De Beers plunges to $511m loss as China slowdown and US tariffs hammer diamond giants

Africa’s largest diamond miner suffers worst annual result in years amid perfect storm of weak demand and lab-grown competition

De Beers, the diamond mining giant with operations across southern Africa, has reported a staggering $511 million loss for 2025 as the industry grapples with collapsing Chinese demand, US trade tariffs and the relentless rise of laboratory-grown stones.

The Anglo American-owned group’s underlying loss before interest, taxes, depreciation and amortisation widened dramatically from just $25 million the previous year, marking one of the toughest periods in the company’s history.

Production was slashed by 12% to 21.7 million carats as the miner scrambled to align output with tumbling demand, while total revenue remained largely flat at approximately $3.5 billion – squeezed by falling prices and swelling inventories across the sector.

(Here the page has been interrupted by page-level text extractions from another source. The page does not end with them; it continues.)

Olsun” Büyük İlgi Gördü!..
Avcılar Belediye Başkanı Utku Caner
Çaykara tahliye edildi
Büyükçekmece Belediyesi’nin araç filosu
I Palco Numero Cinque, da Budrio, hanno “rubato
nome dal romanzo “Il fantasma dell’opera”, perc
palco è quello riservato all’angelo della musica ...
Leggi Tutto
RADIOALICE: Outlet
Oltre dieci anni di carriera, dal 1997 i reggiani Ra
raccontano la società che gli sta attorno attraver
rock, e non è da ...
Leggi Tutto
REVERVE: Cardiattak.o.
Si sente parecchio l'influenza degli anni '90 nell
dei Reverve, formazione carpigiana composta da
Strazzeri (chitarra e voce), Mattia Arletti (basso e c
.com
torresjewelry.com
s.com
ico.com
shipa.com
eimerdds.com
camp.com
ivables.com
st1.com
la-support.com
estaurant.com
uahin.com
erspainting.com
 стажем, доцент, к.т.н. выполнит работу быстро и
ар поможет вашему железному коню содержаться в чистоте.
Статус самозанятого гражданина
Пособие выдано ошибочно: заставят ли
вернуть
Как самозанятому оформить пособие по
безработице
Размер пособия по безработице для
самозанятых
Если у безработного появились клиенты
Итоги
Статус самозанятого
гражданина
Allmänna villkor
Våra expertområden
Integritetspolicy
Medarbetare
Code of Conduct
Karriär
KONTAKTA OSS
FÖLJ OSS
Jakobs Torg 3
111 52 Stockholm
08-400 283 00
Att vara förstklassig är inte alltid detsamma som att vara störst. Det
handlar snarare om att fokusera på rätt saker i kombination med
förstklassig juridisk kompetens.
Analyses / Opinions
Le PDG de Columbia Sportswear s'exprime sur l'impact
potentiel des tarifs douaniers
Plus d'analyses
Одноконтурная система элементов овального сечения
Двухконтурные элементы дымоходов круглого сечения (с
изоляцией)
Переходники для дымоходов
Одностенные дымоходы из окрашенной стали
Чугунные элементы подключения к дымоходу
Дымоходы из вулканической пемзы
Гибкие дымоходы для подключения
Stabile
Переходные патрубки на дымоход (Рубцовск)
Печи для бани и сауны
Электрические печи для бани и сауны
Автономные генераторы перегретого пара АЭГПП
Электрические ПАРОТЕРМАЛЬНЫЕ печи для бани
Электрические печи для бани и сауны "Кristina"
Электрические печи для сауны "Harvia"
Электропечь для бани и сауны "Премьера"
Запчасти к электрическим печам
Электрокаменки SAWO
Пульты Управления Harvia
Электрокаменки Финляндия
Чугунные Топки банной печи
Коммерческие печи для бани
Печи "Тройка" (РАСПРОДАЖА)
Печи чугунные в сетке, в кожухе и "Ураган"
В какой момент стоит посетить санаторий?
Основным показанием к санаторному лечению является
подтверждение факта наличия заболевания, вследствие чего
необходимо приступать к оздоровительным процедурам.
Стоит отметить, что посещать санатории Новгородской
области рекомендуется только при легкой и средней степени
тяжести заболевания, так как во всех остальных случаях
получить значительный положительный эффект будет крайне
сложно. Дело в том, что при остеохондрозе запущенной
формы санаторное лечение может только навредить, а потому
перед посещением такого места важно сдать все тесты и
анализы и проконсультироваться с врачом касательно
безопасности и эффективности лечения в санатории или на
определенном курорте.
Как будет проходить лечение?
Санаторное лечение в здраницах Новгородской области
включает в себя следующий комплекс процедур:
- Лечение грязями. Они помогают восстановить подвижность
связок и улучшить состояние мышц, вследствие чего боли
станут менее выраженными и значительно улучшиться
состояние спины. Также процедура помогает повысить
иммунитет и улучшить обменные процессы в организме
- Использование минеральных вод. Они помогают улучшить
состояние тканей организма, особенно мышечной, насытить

Core African operations feel the squeeze

The pain has been felt most acutely across De Beers’ flagship African operations. In Botswana, where the Debswana joint venture operates the legendary Jwaneng mine – widely considered the world’s most valuable diamond mine by revenue – production has been carefully calibrated to avoid flooding an already weak market.

The slowdown carries serious implications for Botswana’s economy, which relies heavily on diamond revenues to fund public services and maintain foreign currency reserves.

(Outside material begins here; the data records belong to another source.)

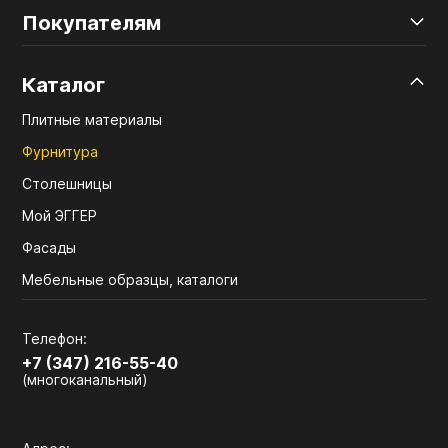
Покупателям
Каталог
Плитные материалы
Фурнитура
Столешницы
Мой ЭГГЕР
Фасады
Мебельные образцы, каталоги
Телефон:
+7 (347) 216-55-40
(многоканальный)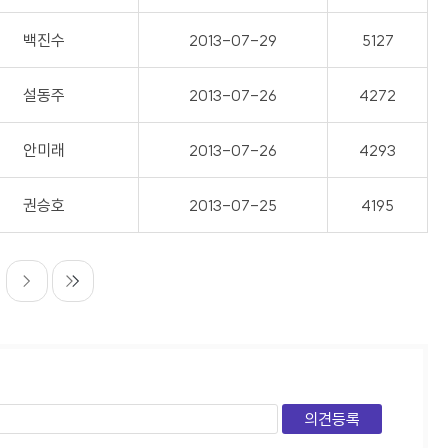
백진수
2013-07-29
5127
설동주
2013-07-26
4272
안미래
2013-07-26
4293
권승호
2013-07-25
4195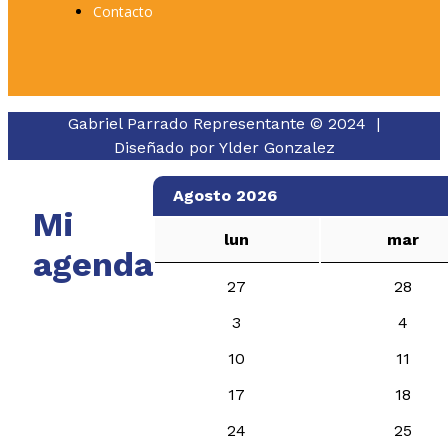
Contacto
Gabriel Parrado Representante © 2024 |
Diseñado por
Ylder Gonzalez
Agosto 2026
Mi
lun
mar
agenda
27
28
3
4
10
11
17
18
24
25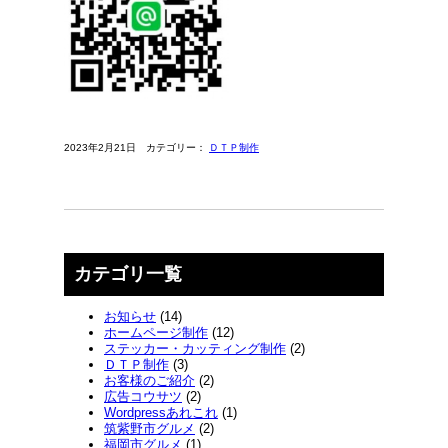
2023年2月21日 カテゴリー：
ＤＴＰ制作
カテゴリ一覧
お知らせ
(14)
ホームページ制作
(12)
ステッカー・カッティング制作
(2)
ＤＴＰ制作
(3)
お客様のご紹介
(2)
広告コウサツ
(2)
Wordpressあれこれ
(1)
筑紫野市グルメ
(2)
福岡市グルメ
(1)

South Africa’s Venetia mine, now in its costly transition to underground operations, continued production against a backdrop of depressed prices, while Debmarine Namibia’s offshore fleet similarly scaled back output in response to market conditions.

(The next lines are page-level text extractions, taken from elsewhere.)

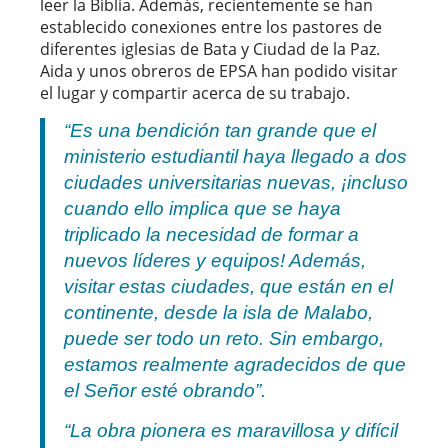
leer la Biblia. Además, recientemente se han
establecido conexiones entre los pastores de
diferentes iglesias de Bata y Ciudad de la Paz.
Aida y unos obreros de EPSA han podido visitar
el lugar y compartir acerca de su trabajo.
“Es una bendición tan grande que el
ministerio estudiantil haya llegado a dos
ciudades universitarias nuevas, ¡incluso
cuando ello implica que se haya
triplicado la necesidad de formar a
nuevos líderes y equipos! Además,
visitar estas ciudades, que están en el
continente, desde la isla de Malabo,
puede ser todo un reto. Sin embargo,
estamos realmente agradecidos de que
el Señor esté obrando”.
“La obra pionera es maravillosa y difícil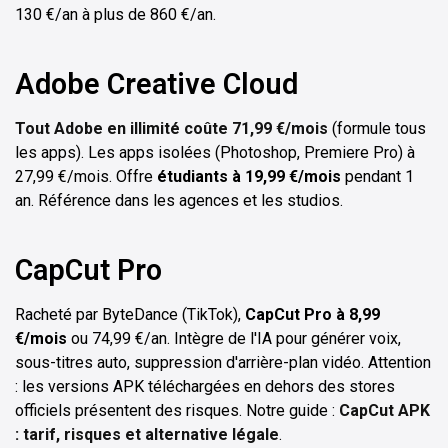
130 €/an à plus de 860 €/an.
Adobe Creative Cloud
Tout Adobe en illimité coûte 71,99 €/mois
(formule tous
les apps). Les apps isolées (Photoshop, Premiere Pro) à
27,99 €/mois. Offre
étudiants à 19,99 €/mois
pendant 1
an. Référence dans les agences et les studios.
CapCut Pro
Racheté par ByteDance (TikTok),
CapCut Pro à 8,99
€/mois
ou 74,99 €/an. Intègre de l'IA pour générer voix,
sous-titres auto, suppression d'arrière-plan vidéo. Attention
: les versions APK téléchargées en dehors des stores
officiels présentent des risques. Notre guide :
CapCut APK
: tarif, risques et alternative légale
.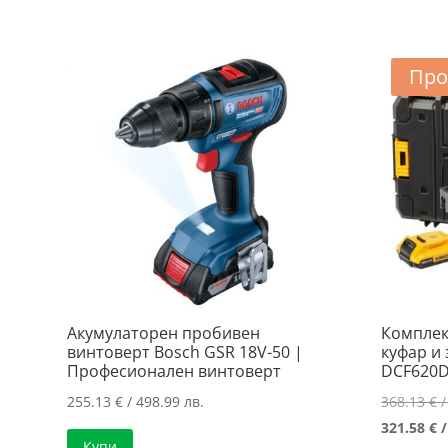
/
402.64 €
999.00 лв..
/
787.50 лв..
Про
Акумулаторен пробивен
Комплек
винтоверт Bosch GSR 18V-50 |
куфар и
Професионален винтоверт
DCF620D
255.13
€
/ 498.99 лв.
368.13
€
/
321.58
€
/
Купи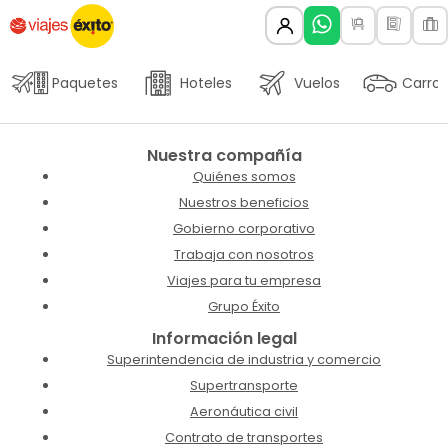
Paquetes
Hoteles
Vuelos
Carros
Nuestra compañía
Quiénes somos
Nuestros beneficios
Gobierno corporativo
Trabaja con nosotros
Viajes para tu empresa
Grupo Éxito
Información legal
Superintendencia de industria y comercio
Supertransporte
Aeronáutica civil
Contrato de transportes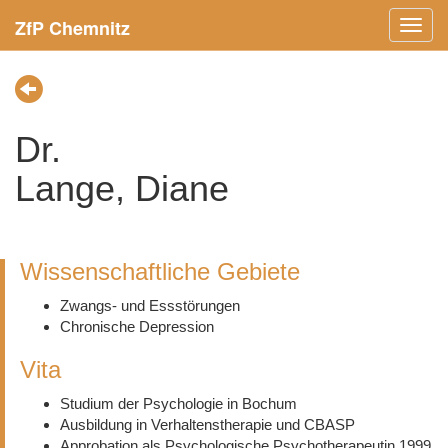
ZfP Chemnitz
Menü
ein-/
Dr.
Lange, Diane
Wissenschaftliche Gebiete
Zwangs- und Essstörungen
Chronische Depression
Vita
Studium der Psychologie in Bochum
Ausbildung in Verhaltenstherapie und CBASP
Approbation als Psychologische Psychotherapeutin 1999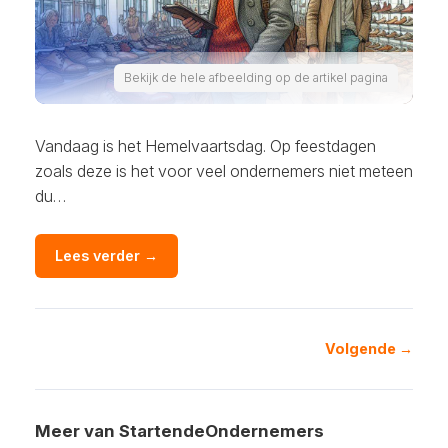
Bekijk de hele afbeelding op de artikel pagina
Vandaag is het Hemelvaartsdag. Op feestdagen
zoals deze is het voor veel ondernemers niet meteen
du…
Lees verder →
Volgende →
Meer van StartendeOndernemers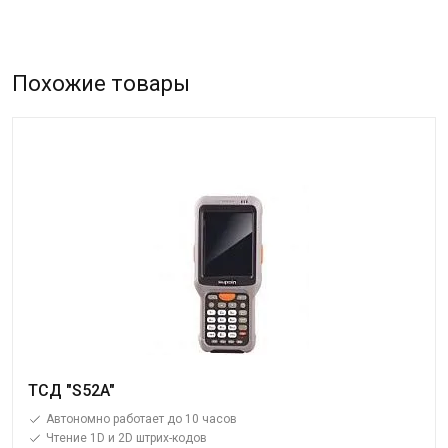
Похожие товары
ТСД "S52A"
Автономно работает до 10 часов
Чтение 1D и 2D штрих-кодов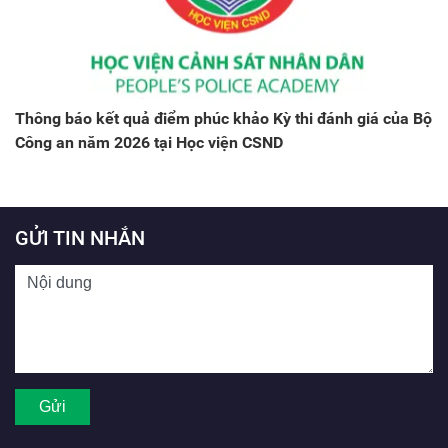
Thông báo kết quả điểm phúc khảo Kỳ thi đánh giá của Bộ
Công an năm 2026 tại Học viện CSND
GỬI TIN NHẮN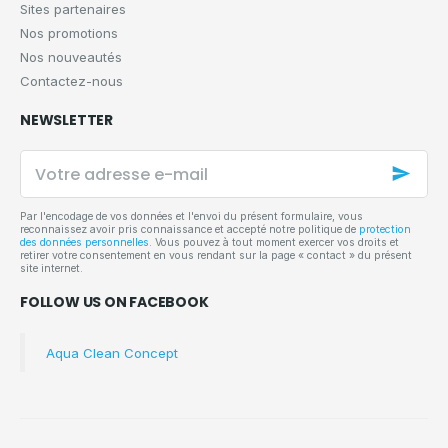
Sites partenaires
Nos promotions
Nos nouveautés
Contactez-nous
NEWSLETTER
Votre
adresse
e-
mail
Par l'encodage de vos données et l'envoi du présent formulaire, vous
reconnaissez avoir pris connaissance et accepté notre politique de
protection
des données personnelles
. Vous pouvez à tout moment exercer vos droits et
retirer votre consentement en vous rendant sur la page « contact » du présent
site internet.
FOLLOW US ON FACEBOOK
Aqua Clean Concept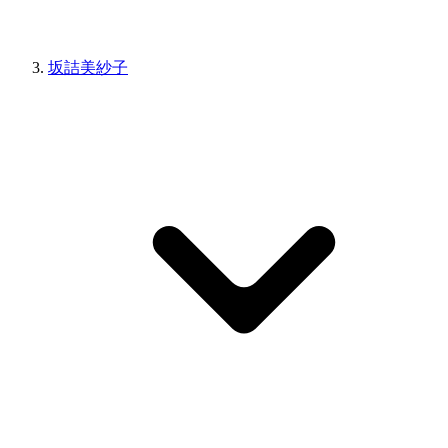
坂詰美紗子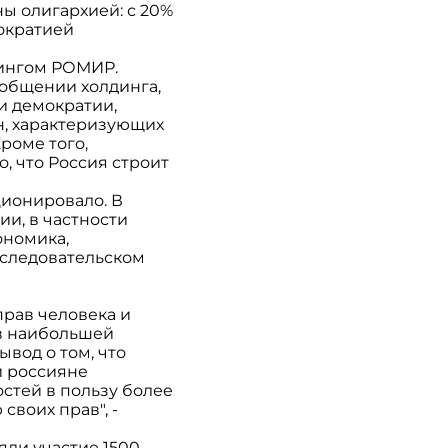
ы олигархией: с 20%
мократией
дингом РОМИР.
ообщении холдинга,
ри демократии,
ян, характеризующих
роме того,
, что Россия строит
ционировало. В
и, в частности
ономика,
сследовательском
рав человека и
 в наибольшей
ывод о том, что
и россияне
остей в пользу более
своих прав", -
яли участие 1500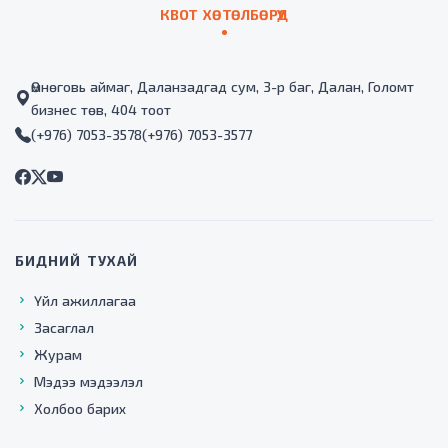
КВОТ ХӨТӨЛБӨРҮҮД
Өмнөговь аймаг, Даланзадгад сум, 3-р баг, Далан, Голомт
бизнес төв, 404 тоот
(+976) 7053-3578
(+976) 7053-3577
БИДНИЙ ТУХАЙ
Үйл ажиллагаа
Засаглал
Журам
Мэдээ мэдээлэл
Холбоо барих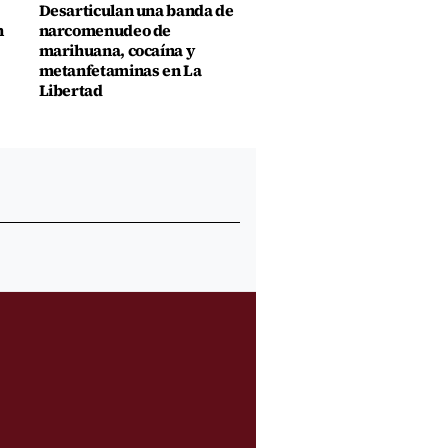
Desarticulan una banda de
n
narcomenudeo de
marihuana, cocaína y
metanfetaminas en La
Libertad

China luxury slump and tariff turmoil

The industry’s troubles extend far beyond Africa’s borders. Chinese luxury spending, once a reliable engine for high-value diamond sales, has faltered dramatically, while lab-grown diamonds continue to eat into market share with their lower price points and ethical appeal.

Compounding these structural challenges, US trade policy has delivered another blow. President Donald Trump’s imposition of 50% tariffs on Indian diamond cutting and exporting hubs last August sent shockwaves through the supply chain. While the administration has signalled a possible rollback by April, producers remain deeply cautious about near-term recovery.

Cost-cutting mode activated

In response to mounting pressures, De Beers has slashed capital expenditure to $353 million and driven down unit costs across its operations. Parent company Anglo American has already taken a $2.3 billion impairment charge against the business, reflecting diminished long-term price expectations and shifting consumer behaviour.

Chief Executive Duncan Wanblad struck a cautiously optimistic tone, telling reporters he hopes the current downturn represents a low point for the business.

The company continues to push its “Origins” strategy, focusing on operational streamlining and renewed marketing efforts to differentiate natural diamonds from their laboratory-grown rivals.

Outlook remains murky

Near-term trading conditions are expected to stay challenging as midstream buyers hoard inventories and macroeconomic uncertainty persists. However, De Beers anticipates gradual inventory normalisation could support medium-term stability.

Production guidance for 2026 stands at between 21 million and 26 million carats, signalling that the group expects to keep output tightly tethered to demand.

Meanwhile, Anglo American presses ahead with plans to separate De Beers as part of a wider portfolio restructuring, though the current market climate hardly seems conducive to achieving optimal value.

For Botswana, Namibia and South Africa, the downturn serves as a stark reminder of their continued dependence on diamond revenues – and the risks that dependence carries when global headwinds gather force.